▶ WORK TO COMPLETE
Search the data for the word "logic" and copy each line that has it.
============
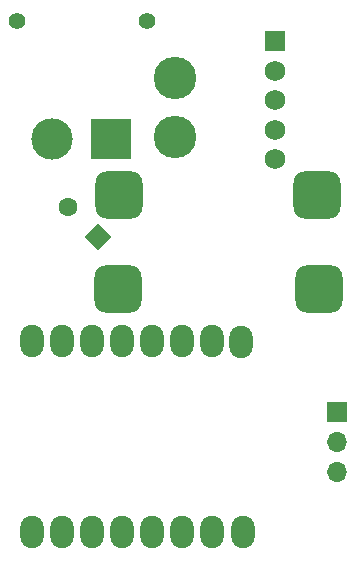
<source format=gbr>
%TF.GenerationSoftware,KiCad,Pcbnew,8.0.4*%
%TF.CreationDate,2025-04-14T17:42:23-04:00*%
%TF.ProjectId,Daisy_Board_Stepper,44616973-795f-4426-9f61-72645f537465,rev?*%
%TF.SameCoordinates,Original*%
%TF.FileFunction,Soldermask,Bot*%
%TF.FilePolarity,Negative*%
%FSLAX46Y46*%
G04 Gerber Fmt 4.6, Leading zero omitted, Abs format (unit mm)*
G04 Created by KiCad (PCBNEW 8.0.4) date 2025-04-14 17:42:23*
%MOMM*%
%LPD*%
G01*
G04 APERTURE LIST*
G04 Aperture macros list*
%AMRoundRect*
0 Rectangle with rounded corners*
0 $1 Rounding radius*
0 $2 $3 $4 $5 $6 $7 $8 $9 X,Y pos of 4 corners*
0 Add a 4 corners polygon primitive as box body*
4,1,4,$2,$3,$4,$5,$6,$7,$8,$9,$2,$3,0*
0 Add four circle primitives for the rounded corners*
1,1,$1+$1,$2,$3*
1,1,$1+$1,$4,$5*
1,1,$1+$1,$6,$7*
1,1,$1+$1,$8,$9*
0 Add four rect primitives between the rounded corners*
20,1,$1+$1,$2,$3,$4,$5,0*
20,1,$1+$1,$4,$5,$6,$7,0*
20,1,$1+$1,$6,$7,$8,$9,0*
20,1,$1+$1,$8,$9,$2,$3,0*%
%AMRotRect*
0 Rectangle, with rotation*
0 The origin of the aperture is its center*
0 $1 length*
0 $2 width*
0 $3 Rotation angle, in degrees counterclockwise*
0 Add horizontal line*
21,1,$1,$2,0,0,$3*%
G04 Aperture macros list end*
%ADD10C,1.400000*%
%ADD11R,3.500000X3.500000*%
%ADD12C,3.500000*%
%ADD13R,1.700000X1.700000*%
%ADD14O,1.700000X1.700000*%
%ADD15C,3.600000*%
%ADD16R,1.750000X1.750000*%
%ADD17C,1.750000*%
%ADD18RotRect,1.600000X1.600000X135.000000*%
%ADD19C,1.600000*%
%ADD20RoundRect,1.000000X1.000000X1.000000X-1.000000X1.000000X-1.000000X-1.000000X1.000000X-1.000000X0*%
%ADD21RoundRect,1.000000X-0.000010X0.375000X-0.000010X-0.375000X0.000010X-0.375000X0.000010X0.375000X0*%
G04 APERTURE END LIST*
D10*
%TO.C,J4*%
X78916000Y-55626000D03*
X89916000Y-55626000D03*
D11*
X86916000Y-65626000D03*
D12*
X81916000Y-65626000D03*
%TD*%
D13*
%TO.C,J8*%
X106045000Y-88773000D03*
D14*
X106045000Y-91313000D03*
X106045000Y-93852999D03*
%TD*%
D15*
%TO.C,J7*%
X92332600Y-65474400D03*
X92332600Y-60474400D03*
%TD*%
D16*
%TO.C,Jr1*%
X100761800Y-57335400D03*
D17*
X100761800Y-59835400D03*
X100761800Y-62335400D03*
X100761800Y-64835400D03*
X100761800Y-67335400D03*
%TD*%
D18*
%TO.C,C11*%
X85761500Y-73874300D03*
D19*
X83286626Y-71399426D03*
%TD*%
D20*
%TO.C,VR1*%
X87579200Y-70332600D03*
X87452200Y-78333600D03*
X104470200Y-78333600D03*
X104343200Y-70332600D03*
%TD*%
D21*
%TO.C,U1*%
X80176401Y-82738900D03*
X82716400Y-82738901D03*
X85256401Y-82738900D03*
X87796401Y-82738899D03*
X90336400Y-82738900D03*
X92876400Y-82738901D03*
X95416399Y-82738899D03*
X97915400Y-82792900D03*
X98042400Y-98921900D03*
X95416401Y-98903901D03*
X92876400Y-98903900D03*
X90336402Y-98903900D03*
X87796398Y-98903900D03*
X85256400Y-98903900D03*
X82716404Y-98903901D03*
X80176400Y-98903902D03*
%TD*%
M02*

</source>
============
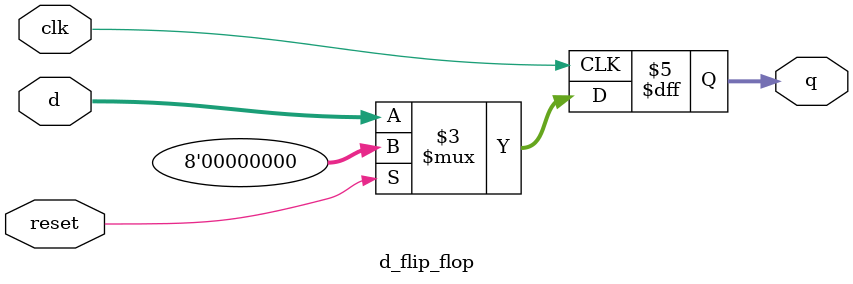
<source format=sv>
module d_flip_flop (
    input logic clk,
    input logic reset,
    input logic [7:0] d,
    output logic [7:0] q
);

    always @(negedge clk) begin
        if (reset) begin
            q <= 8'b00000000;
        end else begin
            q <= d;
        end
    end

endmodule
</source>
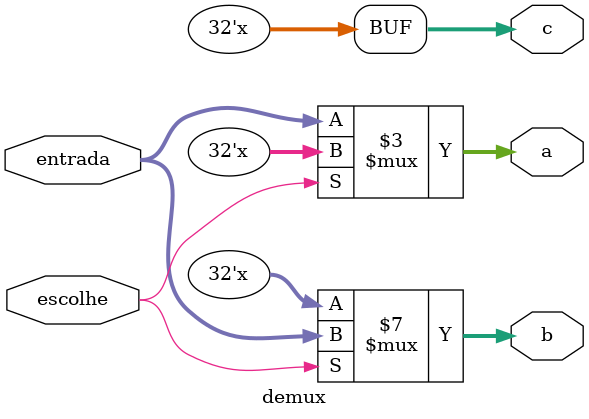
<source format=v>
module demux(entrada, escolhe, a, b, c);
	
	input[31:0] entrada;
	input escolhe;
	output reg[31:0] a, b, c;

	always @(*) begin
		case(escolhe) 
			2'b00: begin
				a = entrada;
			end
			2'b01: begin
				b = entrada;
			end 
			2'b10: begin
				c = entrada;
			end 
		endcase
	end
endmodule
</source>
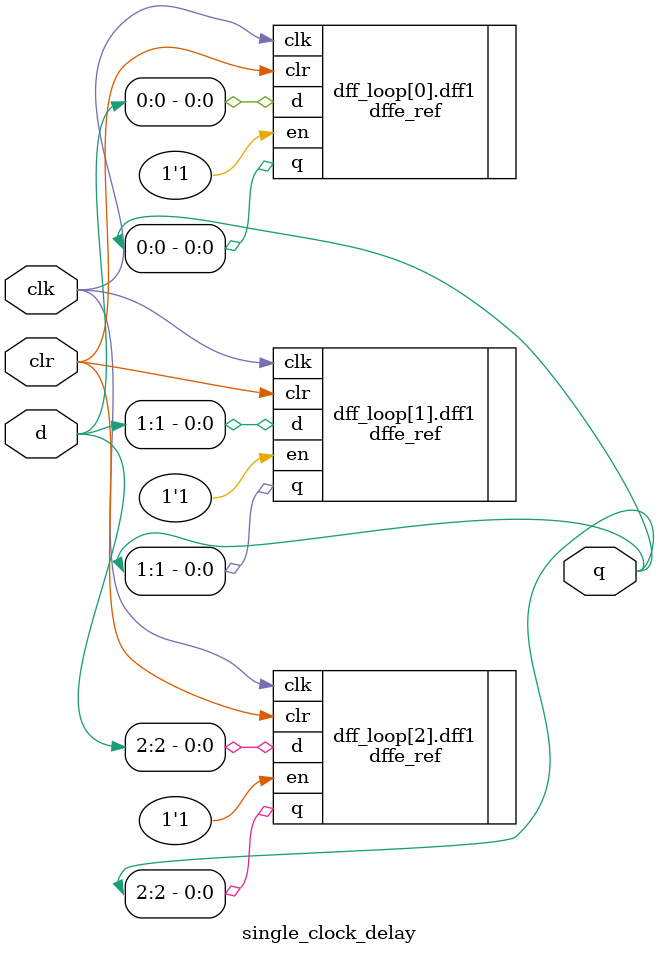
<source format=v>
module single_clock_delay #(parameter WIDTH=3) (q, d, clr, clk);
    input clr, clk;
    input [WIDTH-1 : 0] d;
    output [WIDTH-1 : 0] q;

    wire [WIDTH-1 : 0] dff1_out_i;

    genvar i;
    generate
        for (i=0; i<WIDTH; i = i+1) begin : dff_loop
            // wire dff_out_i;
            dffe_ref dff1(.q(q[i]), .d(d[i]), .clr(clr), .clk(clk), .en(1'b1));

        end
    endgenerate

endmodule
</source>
============
▶ WRITTEN ANSWER
    input logic clk,
    input logic reset,
    input logic [7:0] d,
    output logic [7:0] q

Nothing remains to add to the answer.